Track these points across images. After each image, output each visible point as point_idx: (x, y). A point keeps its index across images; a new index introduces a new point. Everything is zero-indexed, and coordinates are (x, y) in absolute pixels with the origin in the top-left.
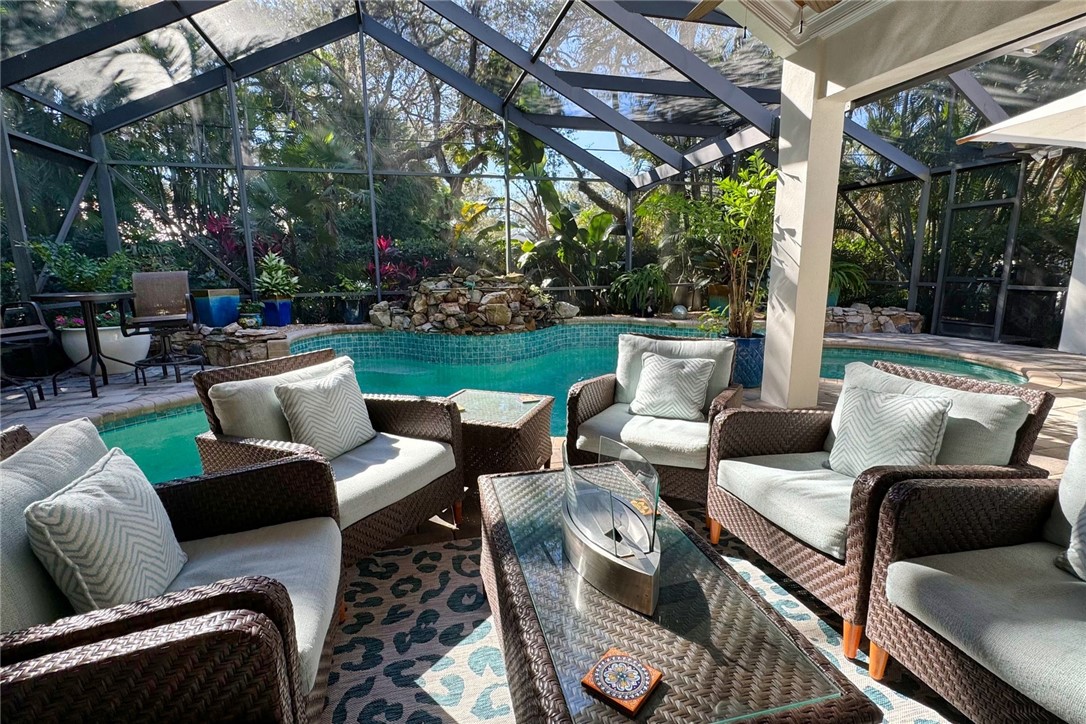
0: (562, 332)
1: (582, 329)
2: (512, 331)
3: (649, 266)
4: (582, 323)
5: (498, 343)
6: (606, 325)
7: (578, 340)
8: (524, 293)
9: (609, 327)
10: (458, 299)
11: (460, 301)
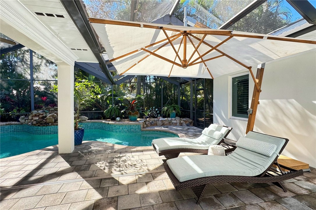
1: (89, 124)
2: (54, 125)
5: (48, 128)
6: (96, 123)
7: (88, 127)
10: (39, 115)
11: (40, 116)
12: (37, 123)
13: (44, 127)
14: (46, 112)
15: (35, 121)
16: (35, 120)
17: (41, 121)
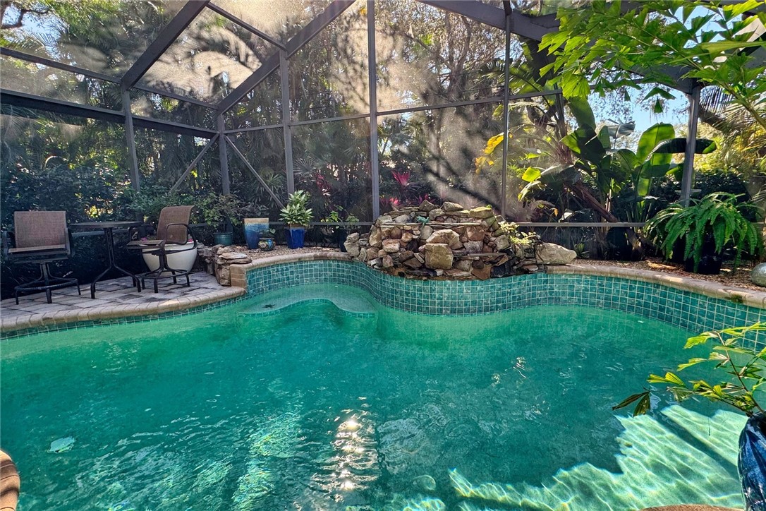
0: (546, 281)
1: (579, 282)
2: (452, 278)
3: (715, 195)
4: (579, 273)
5: (432, 290)
6: (618, 280)
7: (572, 295)
8: (489, 231)
9: (622, 283)
10: (401, 235)
11: (403, 238)
12: (396, 266)
13: (419, 284)
14: (421, 221)
15: (388, 256)
16: (390, 253)
17: (410, 258)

Required work → Beginning with the line above that contains "0: (562, 332)" and ending with the line that contains "16: (35, 120)", quote each line exactly, keeping out the pictures.

Response area →
0: (562, 332)
1: (582, 329)
2: (512, 331)
3: (649, 266)
4: (582, 323)
5: (498, 343)
6: (606, 325)
7: (578, 340)
8: (524, 293)
9: (609, 327)
10: (458, 299)
11: (460, 301)
1: (89, 124)
2: (54, 125)
5: (48, 128)
6: (96, 123)
7: (88, 127)
10: (39, 115)
11: (40, 116)
12: (37, 123)
13: (44, 127)
14: (46, 112)
15: (35, 121)
16: (35, 120)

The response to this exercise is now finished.